Yes, we already know we're surjective on type I divisors: if $D\subset X\times\Bbb A^1$ is a prime divisor of type 1, then $\pi(D)\subset X$ is a prime divisor which maps to $\pi^{-1}(\pi(D))=D$.
Your statement is not super clear, but the point is that if $D$ is a prime divisor of type II, then it must intersect the fiber of $X\times\Bbb A^1\to X$ over the generic point of $X$ by definition of a type II divisor. As this fiber is exactly $\operatorname{Spec} K[t]$ and the divisor cannot contain the generic point of $\operatorname{Spec} K[t]$ (this is the generic point of $X\times\Bbb A^1$), we get a collection of closed points in $\operatorname{Spec} K[t]$. If we had multiple points in this, we'd have multiple irreducible components of our divisor, so there's only one point, and thus we get a prime divisor on $\operatorname{Spec} K[t]$. (Alternatively, any prime divisor on a scheme $X$ has a unique point with $\dim \mathcal{O}_{X,p}=1$ and no points with $\dim = 0$.)
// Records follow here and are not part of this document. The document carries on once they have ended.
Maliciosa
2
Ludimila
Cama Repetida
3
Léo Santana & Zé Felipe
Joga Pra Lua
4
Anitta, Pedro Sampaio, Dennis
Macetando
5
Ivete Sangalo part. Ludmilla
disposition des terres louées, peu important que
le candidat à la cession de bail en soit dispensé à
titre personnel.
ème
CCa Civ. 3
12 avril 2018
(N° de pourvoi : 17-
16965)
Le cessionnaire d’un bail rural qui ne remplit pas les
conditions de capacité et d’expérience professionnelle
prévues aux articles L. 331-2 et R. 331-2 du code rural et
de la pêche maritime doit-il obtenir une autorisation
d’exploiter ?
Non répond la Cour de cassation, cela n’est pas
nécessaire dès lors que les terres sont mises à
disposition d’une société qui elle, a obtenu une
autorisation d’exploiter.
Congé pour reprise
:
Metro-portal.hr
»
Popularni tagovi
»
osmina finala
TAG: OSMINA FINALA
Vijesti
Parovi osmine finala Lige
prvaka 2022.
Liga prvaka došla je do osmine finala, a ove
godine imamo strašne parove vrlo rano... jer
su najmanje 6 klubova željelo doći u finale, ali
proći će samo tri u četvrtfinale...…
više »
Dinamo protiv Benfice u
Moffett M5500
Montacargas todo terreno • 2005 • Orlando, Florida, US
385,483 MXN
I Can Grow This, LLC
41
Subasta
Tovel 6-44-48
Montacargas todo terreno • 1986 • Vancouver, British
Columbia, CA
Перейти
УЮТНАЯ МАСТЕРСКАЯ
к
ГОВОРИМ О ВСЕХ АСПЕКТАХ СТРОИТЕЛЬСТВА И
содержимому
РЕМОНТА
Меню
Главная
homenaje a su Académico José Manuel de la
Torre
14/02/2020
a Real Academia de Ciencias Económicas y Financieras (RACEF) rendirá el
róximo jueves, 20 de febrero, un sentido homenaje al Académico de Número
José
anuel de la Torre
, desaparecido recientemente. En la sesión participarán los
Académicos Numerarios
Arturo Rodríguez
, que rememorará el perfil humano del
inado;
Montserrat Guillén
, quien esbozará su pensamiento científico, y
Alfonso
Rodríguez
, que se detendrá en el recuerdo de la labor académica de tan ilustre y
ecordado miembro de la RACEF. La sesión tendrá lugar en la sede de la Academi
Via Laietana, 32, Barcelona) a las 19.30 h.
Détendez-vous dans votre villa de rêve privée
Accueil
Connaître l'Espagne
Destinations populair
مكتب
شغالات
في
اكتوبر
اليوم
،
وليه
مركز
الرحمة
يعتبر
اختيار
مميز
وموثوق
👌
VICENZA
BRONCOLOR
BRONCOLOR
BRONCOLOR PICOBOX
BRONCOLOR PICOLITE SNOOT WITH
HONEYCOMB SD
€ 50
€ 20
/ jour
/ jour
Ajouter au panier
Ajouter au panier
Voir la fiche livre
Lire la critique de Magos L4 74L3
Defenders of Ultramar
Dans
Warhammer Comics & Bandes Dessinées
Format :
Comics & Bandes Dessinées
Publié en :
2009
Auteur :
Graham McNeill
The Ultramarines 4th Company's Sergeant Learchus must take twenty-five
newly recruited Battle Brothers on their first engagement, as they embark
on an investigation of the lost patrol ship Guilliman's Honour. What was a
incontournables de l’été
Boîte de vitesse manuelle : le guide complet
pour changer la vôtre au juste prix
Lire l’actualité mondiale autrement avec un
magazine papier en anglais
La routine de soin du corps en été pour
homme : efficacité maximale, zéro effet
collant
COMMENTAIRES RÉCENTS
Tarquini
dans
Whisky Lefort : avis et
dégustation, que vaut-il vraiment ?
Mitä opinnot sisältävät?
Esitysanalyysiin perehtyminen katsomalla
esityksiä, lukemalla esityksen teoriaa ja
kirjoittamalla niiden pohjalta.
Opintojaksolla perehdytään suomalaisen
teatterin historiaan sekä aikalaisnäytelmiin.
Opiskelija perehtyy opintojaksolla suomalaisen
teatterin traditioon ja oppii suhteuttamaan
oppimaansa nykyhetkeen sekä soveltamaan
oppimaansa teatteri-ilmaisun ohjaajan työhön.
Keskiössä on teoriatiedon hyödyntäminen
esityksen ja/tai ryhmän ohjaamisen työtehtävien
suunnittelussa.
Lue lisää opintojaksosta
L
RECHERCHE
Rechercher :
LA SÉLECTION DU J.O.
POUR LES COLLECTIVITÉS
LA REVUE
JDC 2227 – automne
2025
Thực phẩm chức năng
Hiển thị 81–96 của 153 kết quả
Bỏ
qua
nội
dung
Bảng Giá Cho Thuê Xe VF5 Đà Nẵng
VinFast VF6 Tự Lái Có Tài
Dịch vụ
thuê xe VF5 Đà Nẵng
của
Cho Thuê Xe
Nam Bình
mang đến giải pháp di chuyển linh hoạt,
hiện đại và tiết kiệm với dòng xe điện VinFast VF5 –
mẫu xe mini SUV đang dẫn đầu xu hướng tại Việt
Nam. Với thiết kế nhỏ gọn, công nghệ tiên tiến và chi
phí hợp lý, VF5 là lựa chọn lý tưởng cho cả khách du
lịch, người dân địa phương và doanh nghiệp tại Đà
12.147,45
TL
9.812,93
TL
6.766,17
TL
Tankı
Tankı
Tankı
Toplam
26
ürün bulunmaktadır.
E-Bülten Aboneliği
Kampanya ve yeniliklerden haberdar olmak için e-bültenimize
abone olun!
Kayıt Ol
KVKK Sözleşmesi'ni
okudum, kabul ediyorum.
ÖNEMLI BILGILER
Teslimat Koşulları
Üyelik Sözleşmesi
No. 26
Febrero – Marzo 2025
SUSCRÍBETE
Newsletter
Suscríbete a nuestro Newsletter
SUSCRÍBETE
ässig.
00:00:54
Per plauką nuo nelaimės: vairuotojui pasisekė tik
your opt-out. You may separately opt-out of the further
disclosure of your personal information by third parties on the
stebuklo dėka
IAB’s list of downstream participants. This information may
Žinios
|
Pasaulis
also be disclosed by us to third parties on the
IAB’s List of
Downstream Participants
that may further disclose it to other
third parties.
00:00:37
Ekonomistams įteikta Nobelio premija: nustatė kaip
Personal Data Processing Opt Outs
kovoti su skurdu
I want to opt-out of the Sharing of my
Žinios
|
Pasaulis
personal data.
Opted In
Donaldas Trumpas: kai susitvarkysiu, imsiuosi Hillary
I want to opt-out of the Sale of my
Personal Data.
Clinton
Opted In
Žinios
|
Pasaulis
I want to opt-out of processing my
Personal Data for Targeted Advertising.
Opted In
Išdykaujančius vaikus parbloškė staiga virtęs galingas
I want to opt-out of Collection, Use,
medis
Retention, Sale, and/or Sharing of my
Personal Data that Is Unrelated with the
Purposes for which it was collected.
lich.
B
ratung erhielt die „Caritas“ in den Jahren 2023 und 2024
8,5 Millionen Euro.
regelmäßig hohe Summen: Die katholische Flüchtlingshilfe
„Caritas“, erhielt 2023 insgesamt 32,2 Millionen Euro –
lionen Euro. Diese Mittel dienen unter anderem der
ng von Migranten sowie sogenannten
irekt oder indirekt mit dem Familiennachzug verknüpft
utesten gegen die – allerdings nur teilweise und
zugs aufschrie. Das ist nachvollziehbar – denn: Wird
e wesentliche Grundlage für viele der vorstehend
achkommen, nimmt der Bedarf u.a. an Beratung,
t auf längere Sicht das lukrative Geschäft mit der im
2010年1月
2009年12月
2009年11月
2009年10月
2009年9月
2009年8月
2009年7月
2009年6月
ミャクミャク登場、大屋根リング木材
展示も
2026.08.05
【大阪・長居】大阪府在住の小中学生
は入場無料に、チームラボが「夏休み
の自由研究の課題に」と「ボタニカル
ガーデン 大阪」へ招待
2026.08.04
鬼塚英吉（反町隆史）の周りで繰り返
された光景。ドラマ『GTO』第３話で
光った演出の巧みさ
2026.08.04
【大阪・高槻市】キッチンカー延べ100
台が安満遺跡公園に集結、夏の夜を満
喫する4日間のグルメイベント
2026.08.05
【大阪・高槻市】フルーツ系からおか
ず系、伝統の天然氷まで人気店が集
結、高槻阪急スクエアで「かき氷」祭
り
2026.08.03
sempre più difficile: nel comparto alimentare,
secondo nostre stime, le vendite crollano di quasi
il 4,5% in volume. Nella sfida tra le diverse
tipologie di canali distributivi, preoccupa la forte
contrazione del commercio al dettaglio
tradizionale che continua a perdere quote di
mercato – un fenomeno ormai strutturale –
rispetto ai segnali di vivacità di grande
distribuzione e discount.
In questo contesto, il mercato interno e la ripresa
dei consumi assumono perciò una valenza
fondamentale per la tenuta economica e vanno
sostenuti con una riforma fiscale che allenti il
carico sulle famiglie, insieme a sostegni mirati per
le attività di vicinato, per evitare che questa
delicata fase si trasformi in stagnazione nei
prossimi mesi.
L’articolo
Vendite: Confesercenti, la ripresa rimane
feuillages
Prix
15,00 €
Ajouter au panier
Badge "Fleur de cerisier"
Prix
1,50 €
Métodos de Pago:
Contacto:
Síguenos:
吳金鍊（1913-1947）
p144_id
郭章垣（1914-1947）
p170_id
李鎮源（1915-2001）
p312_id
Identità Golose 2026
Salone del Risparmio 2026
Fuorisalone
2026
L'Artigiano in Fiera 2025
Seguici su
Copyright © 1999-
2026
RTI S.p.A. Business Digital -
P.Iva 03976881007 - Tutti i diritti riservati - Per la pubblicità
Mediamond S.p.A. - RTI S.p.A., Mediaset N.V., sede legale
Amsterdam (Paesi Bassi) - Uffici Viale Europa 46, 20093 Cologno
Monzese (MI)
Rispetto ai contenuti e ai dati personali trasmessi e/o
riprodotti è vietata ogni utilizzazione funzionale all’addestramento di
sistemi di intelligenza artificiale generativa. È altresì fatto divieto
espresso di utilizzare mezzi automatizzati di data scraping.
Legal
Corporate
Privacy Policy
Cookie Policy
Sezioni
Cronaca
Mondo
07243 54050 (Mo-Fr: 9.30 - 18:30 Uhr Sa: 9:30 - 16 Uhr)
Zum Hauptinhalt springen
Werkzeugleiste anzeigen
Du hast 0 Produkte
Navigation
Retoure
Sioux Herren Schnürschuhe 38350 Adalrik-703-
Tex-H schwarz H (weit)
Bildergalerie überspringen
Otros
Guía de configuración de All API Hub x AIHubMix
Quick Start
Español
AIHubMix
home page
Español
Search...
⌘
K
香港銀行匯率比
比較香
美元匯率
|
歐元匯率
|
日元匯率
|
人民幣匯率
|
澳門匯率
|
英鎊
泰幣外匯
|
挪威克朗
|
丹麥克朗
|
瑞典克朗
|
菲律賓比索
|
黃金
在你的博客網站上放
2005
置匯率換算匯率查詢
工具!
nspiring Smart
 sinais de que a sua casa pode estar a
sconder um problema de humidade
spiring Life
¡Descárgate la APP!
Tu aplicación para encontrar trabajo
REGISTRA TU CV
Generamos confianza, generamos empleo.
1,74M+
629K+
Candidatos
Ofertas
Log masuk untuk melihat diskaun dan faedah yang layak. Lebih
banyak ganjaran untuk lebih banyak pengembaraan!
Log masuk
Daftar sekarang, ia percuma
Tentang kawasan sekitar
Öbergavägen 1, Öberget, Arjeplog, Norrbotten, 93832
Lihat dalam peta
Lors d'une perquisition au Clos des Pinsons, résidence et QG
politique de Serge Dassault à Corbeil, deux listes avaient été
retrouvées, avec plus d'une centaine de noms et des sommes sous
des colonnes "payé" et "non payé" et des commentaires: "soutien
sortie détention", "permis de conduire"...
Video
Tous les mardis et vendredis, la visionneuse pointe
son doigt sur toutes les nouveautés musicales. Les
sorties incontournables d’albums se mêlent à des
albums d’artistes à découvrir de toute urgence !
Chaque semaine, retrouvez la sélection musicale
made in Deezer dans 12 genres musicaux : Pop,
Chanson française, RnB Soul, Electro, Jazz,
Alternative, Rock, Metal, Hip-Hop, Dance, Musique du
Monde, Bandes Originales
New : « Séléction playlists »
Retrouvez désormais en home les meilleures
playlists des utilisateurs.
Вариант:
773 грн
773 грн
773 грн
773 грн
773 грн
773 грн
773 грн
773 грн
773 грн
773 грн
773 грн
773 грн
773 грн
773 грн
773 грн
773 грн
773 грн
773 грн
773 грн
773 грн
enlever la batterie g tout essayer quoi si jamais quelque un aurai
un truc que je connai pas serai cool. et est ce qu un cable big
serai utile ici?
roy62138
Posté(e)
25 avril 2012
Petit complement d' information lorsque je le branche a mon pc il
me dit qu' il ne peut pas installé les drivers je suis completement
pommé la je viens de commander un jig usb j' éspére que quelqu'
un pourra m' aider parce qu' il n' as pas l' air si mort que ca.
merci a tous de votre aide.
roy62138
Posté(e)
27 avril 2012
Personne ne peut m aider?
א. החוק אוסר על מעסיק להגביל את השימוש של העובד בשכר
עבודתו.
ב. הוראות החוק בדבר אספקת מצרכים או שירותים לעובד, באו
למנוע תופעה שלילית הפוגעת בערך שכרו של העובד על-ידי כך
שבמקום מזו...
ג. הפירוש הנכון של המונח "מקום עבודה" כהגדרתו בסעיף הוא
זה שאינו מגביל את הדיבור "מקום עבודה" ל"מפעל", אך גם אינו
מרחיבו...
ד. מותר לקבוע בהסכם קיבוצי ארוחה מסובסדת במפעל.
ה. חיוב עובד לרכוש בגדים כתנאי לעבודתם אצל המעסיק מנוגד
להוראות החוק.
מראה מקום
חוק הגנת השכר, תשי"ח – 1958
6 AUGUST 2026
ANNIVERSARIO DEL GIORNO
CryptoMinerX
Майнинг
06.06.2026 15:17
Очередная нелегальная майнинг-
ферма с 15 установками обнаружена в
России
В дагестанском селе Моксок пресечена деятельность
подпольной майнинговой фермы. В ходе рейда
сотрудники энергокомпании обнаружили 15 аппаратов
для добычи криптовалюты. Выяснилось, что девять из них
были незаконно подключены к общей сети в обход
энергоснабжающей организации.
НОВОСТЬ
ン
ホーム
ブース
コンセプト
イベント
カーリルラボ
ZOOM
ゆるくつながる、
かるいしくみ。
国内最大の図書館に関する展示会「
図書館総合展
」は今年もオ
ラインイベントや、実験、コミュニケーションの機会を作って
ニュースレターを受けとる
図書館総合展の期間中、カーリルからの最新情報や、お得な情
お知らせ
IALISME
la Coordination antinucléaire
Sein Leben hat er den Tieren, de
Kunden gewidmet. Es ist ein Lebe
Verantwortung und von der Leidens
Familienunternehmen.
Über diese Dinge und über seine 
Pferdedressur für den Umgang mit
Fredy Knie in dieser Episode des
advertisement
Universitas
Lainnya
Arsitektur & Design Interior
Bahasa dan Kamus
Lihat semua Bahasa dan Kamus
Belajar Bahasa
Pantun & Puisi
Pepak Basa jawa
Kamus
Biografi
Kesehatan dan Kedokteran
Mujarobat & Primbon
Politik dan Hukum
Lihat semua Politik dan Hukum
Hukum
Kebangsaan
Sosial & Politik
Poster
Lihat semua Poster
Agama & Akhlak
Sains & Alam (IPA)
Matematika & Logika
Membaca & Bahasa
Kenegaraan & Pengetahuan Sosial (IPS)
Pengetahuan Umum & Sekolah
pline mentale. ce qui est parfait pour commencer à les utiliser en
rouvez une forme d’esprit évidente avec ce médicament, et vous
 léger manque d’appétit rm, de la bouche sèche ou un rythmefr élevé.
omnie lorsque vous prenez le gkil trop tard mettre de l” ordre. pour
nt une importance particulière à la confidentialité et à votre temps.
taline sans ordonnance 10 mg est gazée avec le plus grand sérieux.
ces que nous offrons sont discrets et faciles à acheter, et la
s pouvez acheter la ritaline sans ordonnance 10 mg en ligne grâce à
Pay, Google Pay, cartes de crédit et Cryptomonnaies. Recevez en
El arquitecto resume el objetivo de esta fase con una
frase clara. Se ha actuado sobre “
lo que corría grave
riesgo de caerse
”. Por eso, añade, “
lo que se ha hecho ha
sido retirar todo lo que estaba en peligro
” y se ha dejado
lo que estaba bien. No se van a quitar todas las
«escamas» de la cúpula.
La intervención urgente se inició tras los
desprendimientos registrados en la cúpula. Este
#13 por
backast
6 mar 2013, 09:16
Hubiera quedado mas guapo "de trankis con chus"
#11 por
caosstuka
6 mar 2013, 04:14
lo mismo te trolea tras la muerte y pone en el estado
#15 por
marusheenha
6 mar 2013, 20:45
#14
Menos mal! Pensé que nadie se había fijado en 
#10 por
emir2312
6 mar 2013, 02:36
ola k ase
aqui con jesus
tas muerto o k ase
Take $X=\operatorname{Spec} k[x]$ and $f=xt$. Then the divisor associated to $f$ on $\Bbb A^1\times\Bbb A^1=\Bbb A^2$ is the union of the axes, which is a type one divisor plus a type two divisor. There are worse examples, but this is one very accessible one; conversely, you might be able to fix this most of the time. Digging in to the stuff required to make it just a type II divisor is more work than you need to do here because we already know we're surjective on type I divisors, and so we don't have to figure it out to finish the proof.
Part 5 could make an interesting problem to think about further (when can one guarantee the divisor associated to $f$ is just a type II divisor?), but it's not necessary to finish this proof.